Come non lo sono le altre guerre, condotte al di fuori dell’Europa dai Paesi europei, occidentali, riuniti sotto l’egida della Nato e la guida degli Stati Uniti. I tre esempi più eclatanti all’inizio del XXI secolo sono quella in Afghanistan (2001-2021), quella in Iraq (2003-2011) e quella in Libia (2011-2020), che in realtà continuano sottotraccia. Anche nel conflitto in Siria e in Iraq contro il sedicente Stato islamico il ruolo della Turchia e della Nato è ancora da decifrare a fondo. Di quella in Iraq ricorre il 6 marzo il 20esimo anniversario dell’inizio, un conflitto voluto principalmente da Usa e Gran Bretagna a cui si sono associati i cosiddetti volenterosi, inclusa l’Italia, e avviato sulla base di prove falsificate e presentate al Consiglio di sicurezza della Nazioni Unite sulle presunte armi di distruzione di massa in possesso di Saddam Hussein. La guerra in Iraq ha fatto, a seconda delle fonti, da 150 mila a 460 mila morti, oltre 200 mila civili stando al Body Count Project, e non è stata esente da massacri e violenze, con protagonisti anche le forze occidentali: uno su tutti lo scandalo delle torture perpetrate dai soldati statunitensi nel carcere di Abu Ghraib.

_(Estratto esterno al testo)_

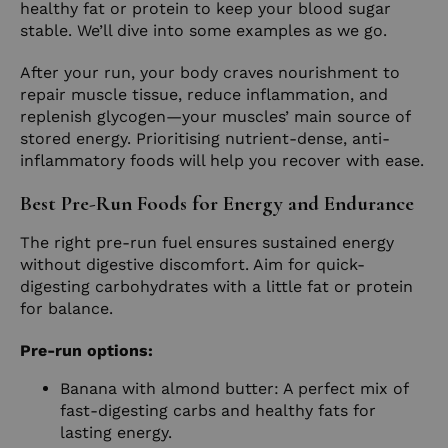
healthy fat or protein to keep your blood sugar
stable. We’ll dive into some examples as we go.
After your run, your body craves nourishment to
repair muscle tissue, reduce inflammation, and
replenish glycogen—your muscles’ main source of
stored energy. Prioritising nutrient-dense, anti-
inflammatory foods will help you recover with ease.
Best Pre-Run Foods for Energy and Endurance
The right pre-run fuel ensures sustained energy
without digestive discomfort. Aim for quick-
digesting carbohydrates with a little fat or protein
for balance.
Pre-run options:
Banana with almond butter: A perfect mix of
fast-digesting carbs and healthy fats for
lasting energy.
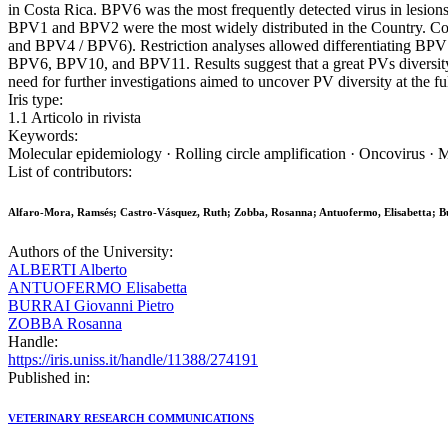
in Costa Rica. BPV6 was the most frequently detected virus in les
BPV1 and BPV2 were the most widely distributed in the Country. C
and BPV4 / BPV6). Restriction analyses allowed differentiating BP
BPV6, BPV10, and BPV11. Results suggest that a great PVs diversity 
need for further investigations aimed to uncover PV diversity at the fu
Iris type:
1.1 Articolo in rivista
Keywords:
Molecular epidemiology · Rolling circle amplification · Oncovirus · 
List of contributors:
Alfaro-Mora, Ramsés; Castro-Vásquez, Ruth; Zobba, Rosanna; Antuofermo, Elisabetta; Bur
Authors of the University:
ALBERTI Alberto
ANTUOFERMO Elisabetta
BURRAI Giovanni Pietro
ZOBBA Rosanna
Handle:
https://iris.uniss.it/handle/11388/274191
Published in:
VETERINARY RESEARCH COMMUNICATIONS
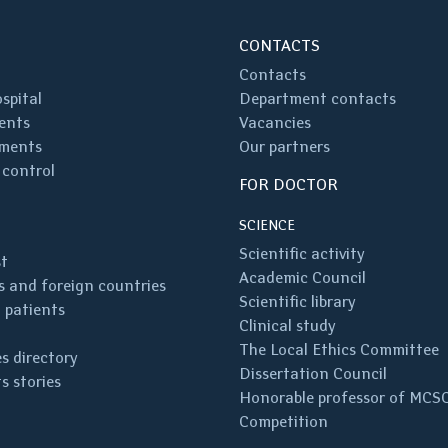
CONTACTS
Contacts
spital
Department contacts
ents
Vacancies
ments
Our partners
 control
FOR DOCTOR
SCIENCE
Scientific activity
st
Academic Council
 and foreign countries
Scientific library
 patients
Clinical study
The Local Ethics Committee
s directory
Dissertation Council
s stories
Honorable professor of MCS
Competition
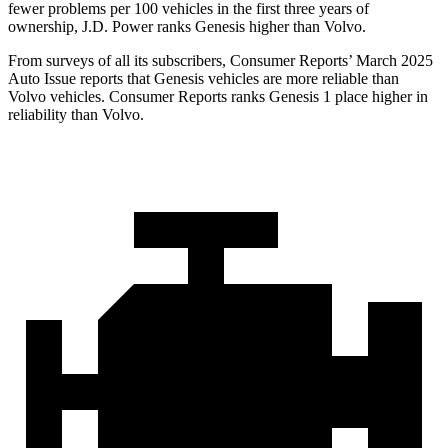
fewer problems per 100 vehicles in the first three years of
ownership, J.D. Power ranks Genesis higher than Volvo.
From surveys of all its subscribers,
Consumer Reports
’ March 2025
Auto Issue reports that Genesis vehicles are more reliable than
Volvo vehicles.
Consumer Reports
ranks Genesis 1 place higher in
reliability than Volvo.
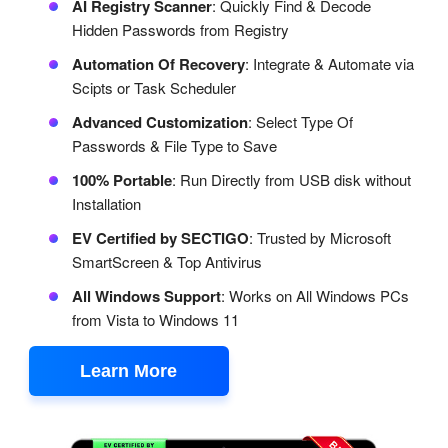
AI Registry Scanner
: Quickly Find & Decode
Hidden Passwords from Registry
Automation Of Recovery
: Integrate & Automate via
Scipts or Task Scheduler
Advanced Customization
: Select Type Of
Passwords & File Type to Save
100% Portable
: Run Directly from USB disk without
Installation
EV Certified by SECTIGO
: Trusted by Microsoft
SmartScreen & Top Antivirus
All Windows Support
: Works on All Windows PCs
from Vista to Windows 11
Learn More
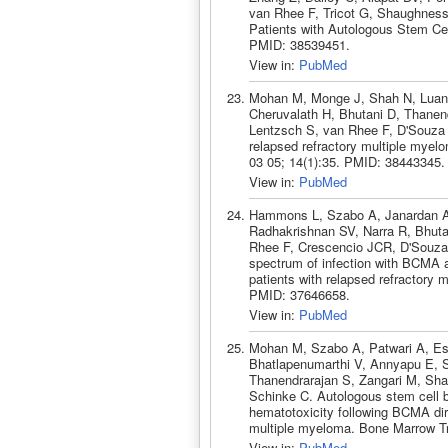
van Rhee F, Tricot G, Shaughness
Patients with Autologous Stem Cel
PMID: 38539451.
View in:
PubMed
Mohan M, Monge J, Shah N, Luan 
Cheruvalath H, Bhutani D, Thanend
Lentzsch S, van Rhee F, D'Souza 
relapsed refractory multiple myelom
03 05; 14(1):35. PMID: 38443345.
View in:
PubMed
Hammons L, Szabo A, Janardan A,
Radhakrishnan SV, Narra R, Bhuta
Rhee F, Crescencio JCR, D'Souza
spectrum of infection with BCMA a
patients with relapsed refractory
PMID: 37646658.
View in:
PubMed
Mohan M, Szabo A, Patwari A, Es
Bhatlapenumarthi V, Annyapu E, S
Thanendrarajan S, Zangari M, Sh
Schinke C. Autologous stem cell b
hematotoxicity following BCMA dir
multiple myeloma. Bone Marrow Tr
View in:
PubMed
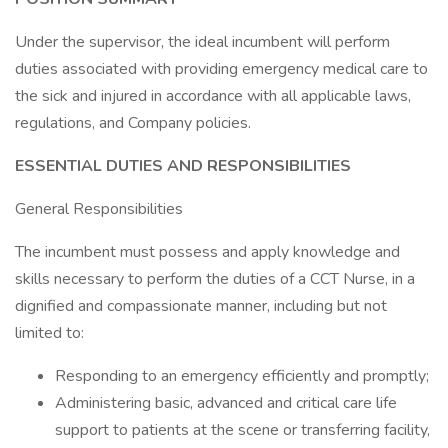
Under the supervisor, the ideal incumbent will perform
duties associated with providing emergency medical care to
the sick and injured in accordance with all applicable laws,
regulations, and Company policies.
ESSENTIAL DUTIES AND RESPONSIBILITIES
General Responsibilities
The incumbent must possess and apply knowledge and
skills necessary to perform the duties of a CCT Nurse, in a
dignified and compassionate manner, including but not
limited to:
Responding to an emergency efficiently and promptly;
Administering basic, advanced and critical care life
support to patients at the scene or transferring facility,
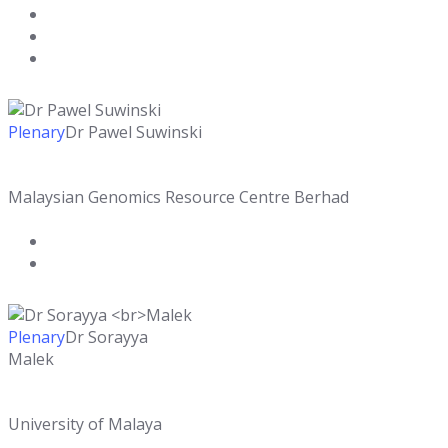
Plenary
Dr Pawel Suwinski
Malaysian Genomics Resource Centre Berhad
Plenary
Dr Sorayya
Malek
University of Malaya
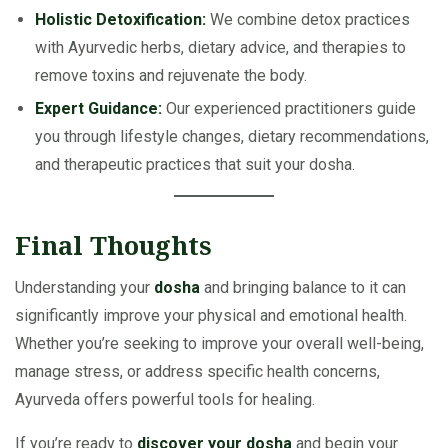
Holistic Detoxification:
We combine detox practices
with Ayurvedic herbs, dietary advice, and therapies to
remove toxins and rejuvenate the body.
Expert Guidance:
Our experienced practitioners guide
you through lifestyle changes, dietary recommendations,
and therapeutic practices that suit your dosha.
Final Thoughts
Understanding your
dosha
and bringing balance to it can
significantly improve your physical and emotional health.
Whether you’re seeking to improve your overall well-being,
manage stress, or address specific health concerns,
Ayurveda offers powerful tools for healing.
If you’re ready to
discover your dosha
and begin your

Guerra in Ucraina tra numeri e propaganda
Un cimitero di soldati russi (Getty Images).

L’Occidente al fianco dell’aggredito

Ciò che differenzia la guerra in Ucraina da tutte le altre è il fatto che l’Occidente questa volta non è dalla parte di chi ha avviato il conflitto, come appunto in Afganistan, Iraq e Libia, ma è schierato con l’aggredito: l’invasione russa ha rovesciato la solita prospettiva delle guerre iniziate dagli Stati Uniti e dalla Nato per i più disparati motivi, ufficiali, e ha messo l’Occidente in difesa. Non solo dal punto di vista militare e politico, ma anche della narrazione e della comunicazione. I media occidentali raccontano per la prima volta una guerra dal punto di vista di chi è attaccato, di chi si deve difendere e l’Ucraina guidata dal presidente Voldymyr Zelensky rappresenta appunto una parte di Occidente da sostenere contro la brutale aggressione russa. Le decine di migliaia di morti in Afganistan, Iraq e Libia, le donne violentate, i bambini massacrati, le infrastrutture civili prese di mira, insieme a tutti gli altri crimini di guerra, dimenticando che la stessa guerra è un crimine, non sono mai stati raccontati in Europa e negli Usa se non come episodi di vicende lontane, salvo poi accorgersi che se Bucha è lontana oltre 2000 km da Milano, Srebrenica ne dista solo 1000. Basta poi allargare lo sguardo all’Africa dove da decenni e ancora oggi si svolgono conflitti sanguinosi senza che nessuno se ne preoccupi, per capire il ruolo della propaganda nel duello tra Russia e Occidente. Le guerre occidentali, a partire da quella del Golfo nel 1991 con l’invenzione del giornalismo “embedded” in versione moderna, non sono mai state raccontate così in profondità come questa volta proprio da parte di chi le bombe le ha in verità sempre sganciate.